«Si llegara a viajar al pasado y conociese a Bach, no sé si le daría un puñetazo o si le comería la polla». Así comienza el primer capítulo de Fugas. O la ansiedad de sentirse vivo (2017), el segundo libro del pianista londinense James Rhodes, un nuevo dietario personal, tras el valiente, doloroso y catártico Instrumental. Memorias de música, medicina y locura (2015), en el que escribe sobre la sensación de soledad que le producen las giras, del esfuerzo de enfrentarse cada mañana a sus fantasmas, y de música; de esa música que, como ha repetido hasta la saciedad, le salvó la vida.

Un puñetazo o una mamada. ¡Qué tío! Ese es James Rhodes, a quien las convenciones le importan un carajo porque lo que de verdad cuenta es aproximarse con la música a un pedacito de felicidad. Rhodes no sale al escenario siguiendo los viejos códigos establecidos para la indumentaria de un concertista: viste vaqueros, zapatillas deportivas y una sudadera en la que se lee Chopin. Y no se sienta al piano, toca, y adiós muy buenas; no: habla y toca; no canturrea como Glenn Gould, no, habla de las piezas que va a interpretar, cuenta cómo, cuándo y en qué circunstancias fueron escritas, y de ahí saca conclusiones. Habla, en definitiva, de la vida, de la suya y de la nuestra. El martes, en la sala Mozart del Auditorio, donde reunió a más del doble de espectadores que en su primera visita a Zaragoza en 2016 para actuar en el Festival de Jazz, James armó su concierto en torno a la felicidad. Y para ese viaje se alió con Bach, Chopin y Rajmáninov, tres de sus compositores favoritos. Del alemán eligió la primera de las seis Partitas BWV 825 (casi las últimas suites que escribió para teclado), armada en si bemol; del polaco tocó la Romanza del Concierto nº 1, en mi menor, Op. 11, transcrita para piano por Mili Balákirev, en la que brilló especialmente, y la Balada nº 3 en la bemol, Op. 47, y del ruso, dos preludios: Op. 3, nº 3 y Op. 32, 13.

Rhodes no es no es un pianista canónico, pero tampoco es un intérprete-espectáculo.
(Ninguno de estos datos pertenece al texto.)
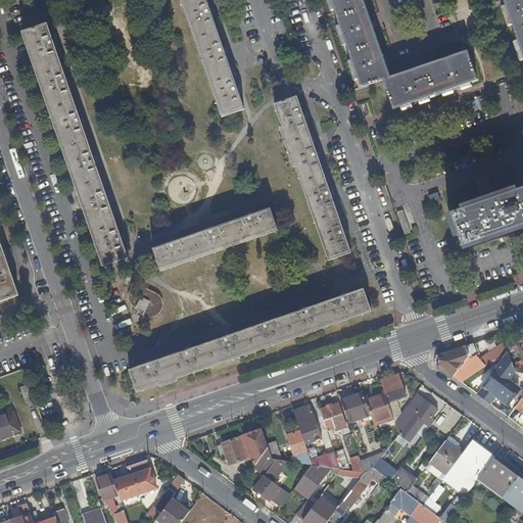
[(179,0),(221,117),(243,109),(204,0),(179,0)]
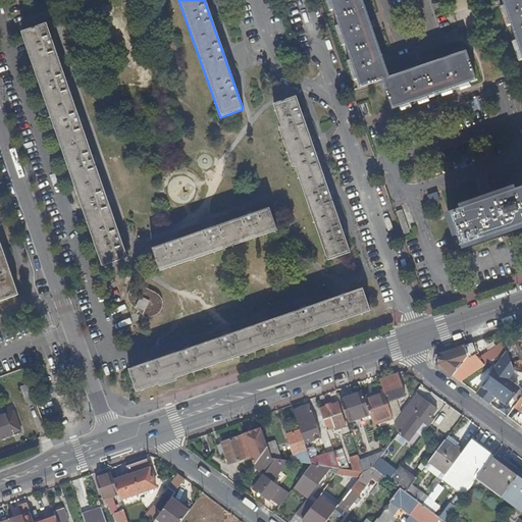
[(325,0),(332,19),(345,57),(356,89),(379,81),(389,110),(436,94),(473,82),(463,52),(421,66),(384,79),(372,41),(358,0),(325,0)]
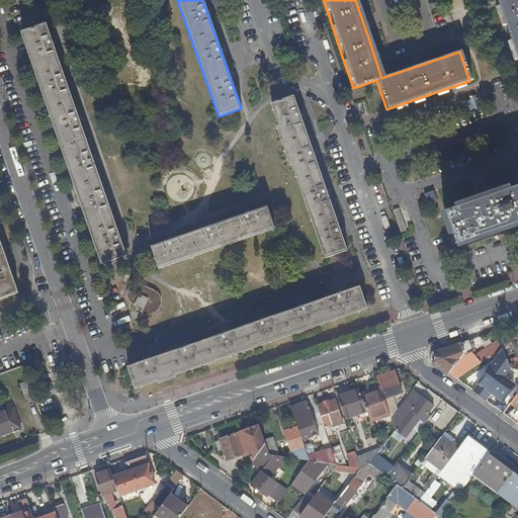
[(517,0),(494,0),(497,4),(515,57),(517,64),(517,0)]
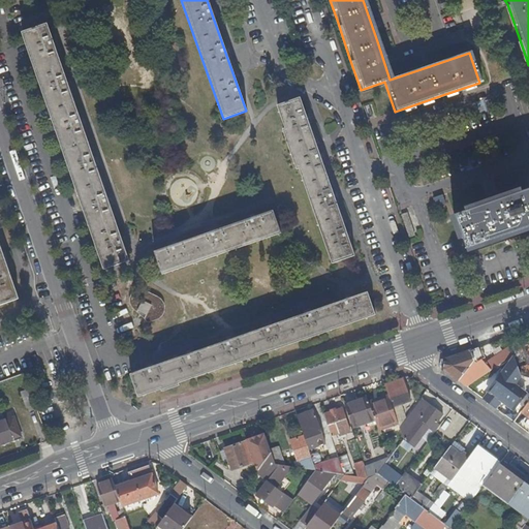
[(44,23),(19,32),(101,270),(127,260),(75,111),(44,23)]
Dialoga con las partituras con la atención que precisan, pero (sin traicionarlas) con la libertad de un músico de jazz. Su intensidad instrumental es consecuencia de su fuerza para mostrar el poder curativo de la música, y del entendimiento de que no hay etiquetas sino grandes compositores y obras brillantes. De hace siglos o de ahora mismo. Todo: su interpretación y puesta en escena (tan alejada del boato como de una construcción falsa) conforman una arrebatadora y personalísima liturgia sonora.

Terminado el programa más o menos previsto, quiso retirarse, pero el público quería más. Y más dio: la Melodía de Orfeo y Eurídice, de Gluck; un divertimento que presentó como si Beethoven se sentara al piano tras pimplarse una botella de vino, y una hermosa filigrana de Brahms. Se despidió entre aplausos entusiastas, no sabemos si pensando en Bach o en fumarse un cigarrillo. En el hall del auditorio le esperaba una larga fila de seguidores para que les firmase el libro. O la vida.